Presentation Knowledge Hub

9 ways to make your presentation more interesting.

 

1- Use less text and even less numbers.

Use visuals as opposed to text when giving a presentation; Regardless of the subject being discussed, slides are intended to engage the audience with clear and colorful graphics, graphs, and tables—not as a teleprompter for the speaker. Even an audience of PhD students are like any other human being: highly visual.

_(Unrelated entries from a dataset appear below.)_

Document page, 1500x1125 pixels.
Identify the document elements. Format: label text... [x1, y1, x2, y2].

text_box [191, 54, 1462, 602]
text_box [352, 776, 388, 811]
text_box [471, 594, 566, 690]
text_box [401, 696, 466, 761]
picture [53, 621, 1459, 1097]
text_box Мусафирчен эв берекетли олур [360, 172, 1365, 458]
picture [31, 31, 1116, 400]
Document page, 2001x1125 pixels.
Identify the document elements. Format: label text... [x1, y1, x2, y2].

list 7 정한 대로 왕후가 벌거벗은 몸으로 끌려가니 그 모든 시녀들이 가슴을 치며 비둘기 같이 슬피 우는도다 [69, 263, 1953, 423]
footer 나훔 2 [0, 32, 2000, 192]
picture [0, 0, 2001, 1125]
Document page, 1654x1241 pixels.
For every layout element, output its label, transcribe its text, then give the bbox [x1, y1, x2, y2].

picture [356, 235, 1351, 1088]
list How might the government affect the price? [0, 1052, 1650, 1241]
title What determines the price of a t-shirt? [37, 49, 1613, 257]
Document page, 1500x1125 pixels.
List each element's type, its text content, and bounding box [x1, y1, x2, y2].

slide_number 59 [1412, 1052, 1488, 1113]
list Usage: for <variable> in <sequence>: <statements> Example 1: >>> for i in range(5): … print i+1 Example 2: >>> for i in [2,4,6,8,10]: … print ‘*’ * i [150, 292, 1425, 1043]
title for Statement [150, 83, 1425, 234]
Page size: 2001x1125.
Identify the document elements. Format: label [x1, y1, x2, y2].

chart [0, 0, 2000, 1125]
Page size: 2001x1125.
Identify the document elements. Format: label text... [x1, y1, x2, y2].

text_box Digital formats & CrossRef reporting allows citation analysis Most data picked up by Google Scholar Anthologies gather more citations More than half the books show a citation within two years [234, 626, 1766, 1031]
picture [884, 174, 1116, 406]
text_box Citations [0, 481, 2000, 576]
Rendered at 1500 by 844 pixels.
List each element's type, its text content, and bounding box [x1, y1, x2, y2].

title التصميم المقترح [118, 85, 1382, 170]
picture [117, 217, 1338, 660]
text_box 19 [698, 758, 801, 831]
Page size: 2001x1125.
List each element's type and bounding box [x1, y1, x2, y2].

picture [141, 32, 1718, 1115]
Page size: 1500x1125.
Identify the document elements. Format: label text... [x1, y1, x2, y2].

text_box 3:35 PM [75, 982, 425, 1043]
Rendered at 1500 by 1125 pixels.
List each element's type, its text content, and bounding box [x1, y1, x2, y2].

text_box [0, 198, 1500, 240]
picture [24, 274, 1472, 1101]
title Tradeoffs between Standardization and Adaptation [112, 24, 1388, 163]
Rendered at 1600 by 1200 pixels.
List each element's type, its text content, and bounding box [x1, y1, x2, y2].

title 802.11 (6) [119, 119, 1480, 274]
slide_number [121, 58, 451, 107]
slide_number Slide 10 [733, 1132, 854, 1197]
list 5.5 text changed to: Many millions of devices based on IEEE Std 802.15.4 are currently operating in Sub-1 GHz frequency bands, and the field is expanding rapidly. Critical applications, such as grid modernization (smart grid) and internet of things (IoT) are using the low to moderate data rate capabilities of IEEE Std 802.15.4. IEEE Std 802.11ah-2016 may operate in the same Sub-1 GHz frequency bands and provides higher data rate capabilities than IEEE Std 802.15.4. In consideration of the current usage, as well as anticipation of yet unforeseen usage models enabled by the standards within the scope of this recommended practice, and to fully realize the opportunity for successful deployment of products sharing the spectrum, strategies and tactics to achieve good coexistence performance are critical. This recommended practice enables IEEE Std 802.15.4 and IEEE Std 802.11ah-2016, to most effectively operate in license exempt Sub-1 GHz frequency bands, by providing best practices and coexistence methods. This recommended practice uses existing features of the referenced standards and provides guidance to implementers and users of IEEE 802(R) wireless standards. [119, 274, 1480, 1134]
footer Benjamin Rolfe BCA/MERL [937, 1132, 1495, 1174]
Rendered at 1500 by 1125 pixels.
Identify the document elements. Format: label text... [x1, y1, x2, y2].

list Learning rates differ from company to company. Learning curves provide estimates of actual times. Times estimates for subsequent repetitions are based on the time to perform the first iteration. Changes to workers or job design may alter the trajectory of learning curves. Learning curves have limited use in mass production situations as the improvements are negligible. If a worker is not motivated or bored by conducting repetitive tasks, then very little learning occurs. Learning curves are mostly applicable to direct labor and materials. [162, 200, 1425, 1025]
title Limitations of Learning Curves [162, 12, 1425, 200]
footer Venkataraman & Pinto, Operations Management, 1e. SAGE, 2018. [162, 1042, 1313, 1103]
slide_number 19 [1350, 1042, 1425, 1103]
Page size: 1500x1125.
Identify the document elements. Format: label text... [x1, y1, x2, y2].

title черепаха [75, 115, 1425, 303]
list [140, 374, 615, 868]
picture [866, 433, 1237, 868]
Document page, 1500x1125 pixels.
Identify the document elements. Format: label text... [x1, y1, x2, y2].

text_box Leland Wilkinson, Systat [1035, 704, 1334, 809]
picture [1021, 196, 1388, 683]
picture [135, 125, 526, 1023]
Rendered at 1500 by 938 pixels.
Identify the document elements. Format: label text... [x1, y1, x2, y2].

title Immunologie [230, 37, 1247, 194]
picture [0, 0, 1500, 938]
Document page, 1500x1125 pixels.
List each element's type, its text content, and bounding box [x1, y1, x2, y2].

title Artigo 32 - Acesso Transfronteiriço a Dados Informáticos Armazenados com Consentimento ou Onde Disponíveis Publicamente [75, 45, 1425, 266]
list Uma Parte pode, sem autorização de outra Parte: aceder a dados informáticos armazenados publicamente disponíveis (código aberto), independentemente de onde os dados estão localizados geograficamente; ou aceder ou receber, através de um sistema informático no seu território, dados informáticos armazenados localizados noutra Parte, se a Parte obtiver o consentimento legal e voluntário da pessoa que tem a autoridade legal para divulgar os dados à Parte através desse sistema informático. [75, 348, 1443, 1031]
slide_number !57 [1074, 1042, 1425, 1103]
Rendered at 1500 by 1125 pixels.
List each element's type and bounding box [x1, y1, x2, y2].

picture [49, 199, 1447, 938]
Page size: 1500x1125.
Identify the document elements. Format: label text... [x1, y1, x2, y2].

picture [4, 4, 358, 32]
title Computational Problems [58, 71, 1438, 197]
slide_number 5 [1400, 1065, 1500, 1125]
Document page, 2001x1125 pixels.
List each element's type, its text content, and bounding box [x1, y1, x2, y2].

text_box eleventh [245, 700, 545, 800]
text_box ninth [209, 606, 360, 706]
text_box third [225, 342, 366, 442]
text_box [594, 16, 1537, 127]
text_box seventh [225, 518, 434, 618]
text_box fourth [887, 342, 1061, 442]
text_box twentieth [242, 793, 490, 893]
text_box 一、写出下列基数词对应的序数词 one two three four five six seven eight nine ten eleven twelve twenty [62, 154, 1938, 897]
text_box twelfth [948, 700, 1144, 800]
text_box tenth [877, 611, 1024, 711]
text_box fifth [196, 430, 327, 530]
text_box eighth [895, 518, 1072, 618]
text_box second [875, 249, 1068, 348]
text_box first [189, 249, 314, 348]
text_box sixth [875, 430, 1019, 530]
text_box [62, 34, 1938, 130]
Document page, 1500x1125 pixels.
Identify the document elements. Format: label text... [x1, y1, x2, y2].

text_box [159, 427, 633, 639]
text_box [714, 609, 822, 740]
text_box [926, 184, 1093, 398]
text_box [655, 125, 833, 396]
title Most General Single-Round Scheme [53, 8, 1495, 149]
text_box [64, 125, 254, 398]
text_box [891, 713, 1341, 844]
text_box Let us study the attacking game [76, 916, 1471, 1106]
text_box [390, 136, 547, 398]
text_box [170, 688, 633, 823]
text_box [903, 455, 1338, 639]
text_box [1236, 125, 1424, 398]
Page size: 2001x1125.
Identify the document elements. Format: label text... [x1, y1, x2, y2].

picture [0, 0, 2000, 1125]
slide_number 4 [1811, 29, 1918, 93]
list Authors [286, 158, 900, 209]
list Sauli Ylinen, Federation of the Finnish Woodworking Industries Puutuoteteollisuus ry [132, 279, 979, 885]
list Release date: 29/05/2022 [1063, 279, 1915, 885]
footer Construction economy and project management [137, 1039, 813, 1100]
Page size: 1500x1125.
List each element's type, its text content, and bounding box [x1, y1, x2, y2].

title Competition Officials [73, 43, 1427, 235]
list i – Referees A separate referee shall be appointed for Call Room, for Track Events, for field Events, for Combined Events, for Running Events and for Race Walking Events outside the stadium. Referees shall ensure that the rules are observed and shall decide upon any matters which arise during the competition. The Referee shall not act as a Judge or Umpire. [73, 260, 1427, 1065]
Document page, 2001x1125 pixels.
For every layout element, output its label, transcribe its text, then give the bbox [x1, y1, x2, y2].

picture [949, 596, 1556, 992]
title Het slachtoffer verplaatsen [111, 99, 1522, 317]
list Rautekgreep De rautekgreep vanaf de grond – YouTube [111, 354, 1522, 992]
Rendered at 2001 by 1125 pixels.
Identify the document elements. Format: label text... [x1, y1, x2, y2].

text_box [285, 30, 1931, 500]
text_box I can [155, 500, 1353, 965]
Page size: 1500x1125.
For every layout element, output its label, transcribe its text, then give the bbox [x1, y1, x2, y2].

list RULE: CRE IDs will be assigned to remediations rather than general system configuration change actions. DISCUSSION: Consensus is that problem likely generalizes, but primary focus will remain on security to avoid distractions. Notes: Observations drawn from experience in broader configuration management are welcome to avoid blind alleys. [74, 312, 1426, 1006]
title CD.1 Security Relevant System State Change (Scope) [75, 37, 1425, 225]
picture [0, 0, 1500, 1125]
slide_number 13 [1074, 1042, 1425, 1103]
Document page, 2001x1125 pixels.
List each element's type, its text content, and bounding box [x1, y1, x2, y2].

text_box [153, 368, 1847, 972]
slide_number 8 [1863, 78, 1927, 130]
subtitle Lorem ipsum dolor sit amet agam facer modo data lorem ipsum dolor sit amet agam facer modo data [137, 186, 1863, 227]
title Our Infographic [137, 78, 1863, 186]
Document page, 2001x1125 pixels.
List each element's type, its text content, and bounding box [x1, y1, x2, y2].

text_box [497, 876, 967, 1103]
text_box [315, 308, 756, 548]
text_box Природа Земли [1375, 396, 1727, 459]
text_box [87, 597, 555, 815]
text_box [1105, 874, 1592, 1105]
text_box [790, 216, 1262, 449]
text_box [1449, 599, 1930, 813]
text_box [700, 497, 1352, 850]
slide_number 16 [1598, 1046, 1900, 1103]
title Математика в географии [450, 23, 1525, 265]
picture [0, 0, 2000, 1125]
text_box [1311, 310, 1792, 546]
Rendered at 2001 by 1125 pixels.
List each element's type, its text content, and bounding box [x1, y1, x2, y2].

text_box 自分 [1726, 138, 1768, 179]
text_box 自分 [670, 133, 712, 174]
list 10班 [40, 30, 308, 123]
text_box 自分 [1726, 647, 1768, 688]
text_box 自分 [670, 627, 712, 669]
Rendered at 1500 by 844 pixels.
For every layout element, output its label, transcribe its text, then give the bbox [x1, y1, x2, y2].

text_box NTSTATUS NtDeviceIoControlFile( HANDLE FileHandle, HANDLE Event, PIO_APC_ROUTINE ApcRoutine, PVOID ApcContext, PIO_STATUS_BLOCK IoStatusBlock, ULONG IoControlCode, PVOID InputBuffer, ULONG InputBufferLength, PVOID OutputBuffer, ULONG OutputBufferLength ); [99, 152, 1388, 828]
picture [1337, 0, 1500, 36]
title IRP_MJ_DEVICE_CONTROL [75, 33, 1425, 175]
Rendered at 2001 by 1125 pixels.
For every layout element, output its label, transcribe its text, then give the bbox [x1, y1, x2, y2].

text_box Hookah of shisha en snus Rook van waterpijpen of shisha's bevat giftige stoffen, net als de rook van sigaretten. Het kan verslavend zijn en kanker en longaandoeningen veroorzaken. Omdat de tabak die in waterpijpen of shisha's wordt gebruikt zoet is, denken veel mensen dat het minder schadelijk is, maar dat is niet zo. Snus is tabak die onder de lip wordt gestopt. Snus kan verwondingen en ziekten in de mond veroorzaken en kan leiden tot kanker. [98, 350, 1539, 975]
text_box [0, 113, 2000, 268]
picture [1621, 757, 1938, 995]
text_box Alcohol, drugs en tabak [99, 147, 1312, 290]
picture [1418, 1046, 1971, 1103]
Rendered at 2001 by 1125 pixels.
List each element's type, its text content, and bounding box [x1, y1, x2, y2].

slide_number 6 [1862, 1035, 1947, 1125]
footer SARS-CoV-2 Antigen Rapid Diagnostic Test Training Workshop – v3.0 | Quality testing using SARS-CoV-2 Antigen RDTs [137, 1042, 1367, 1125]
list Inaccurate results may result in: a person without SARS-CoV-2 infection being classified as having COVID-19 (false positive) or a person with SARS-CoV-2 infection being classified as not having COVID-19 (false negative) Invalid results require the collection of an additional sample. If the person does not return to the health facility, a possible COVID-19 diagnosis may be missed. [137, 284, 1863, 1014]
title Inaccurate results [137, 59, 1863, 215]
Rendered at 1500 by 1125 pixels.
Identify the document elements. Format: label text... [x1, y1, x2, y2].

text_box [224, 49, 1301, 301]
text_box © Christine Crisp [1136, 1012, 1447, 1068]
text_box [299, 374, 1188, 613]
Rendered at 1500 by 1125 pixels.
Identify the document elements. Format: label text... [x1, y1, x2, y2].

2- Avoid information overload

Whether presenting templates, words, graphs, or figures, the rule of thumb is K.I.S.S—keep it short and simple. Your audience can only take so much information. Divide the body of your presentation into the three main points you want the audience to recall and process and limit your diagrams to a maximum of seven components.

3- Verbal Cues

Experienced presenters know that how something is presented can be more crucial than what is being presented. Aside from using visual aids, engage the audience’s senses. Establish eye contact, vary your tone of voice, make the appropriate facial expressions and natural gestures, and convey a high level of energy and confidence—in most cases these are more important than the  words you say. As long as these nonverbal cues are not distracting,your audience will stay interested and actually believe what you’re saying.

4- Know your audience.

Understand their learning style and knowledge level before giving your presentation including what information they need to know. Most guidelines recommend presenting the bigger picture first before drilling down the details but some actually learn faster the opposite way.

5- Engage your audience.

It’s important to check if your audience understands your message every now and then. Get your audience to participate by engaging them in a discussion or voting rather than just talking to

6- Employ humor, surprises, and practical examples.

Just because a topic can be serious and complex doesn’t mean you can’t do what presenters of other subjects do to keep their audience interested and awake like telling a joke or structuring your presentation as a unique story. Move beyond PowerPoint slides while speaking, especially when you need your audience to totally focus on the matter at hand.

7- Practice, practice, practice.

There is truth to the saying “practice makes perfect.” Rehearse the presentation, including any jokes or stories, multiple times until it becomes so natural you no longer need a script and will only have to establish rapport with your audience come presentation day. Try recording your presentation to make a realistic assessment.

8- End your presentation with a summary.

Have your audience leave the room with a clear understanding of your message or what they have to do with a brief conclusion using large and readable fonts or graphics. When using fonts for technical matters, avoid using comic sans or fonts smaller than 28 points.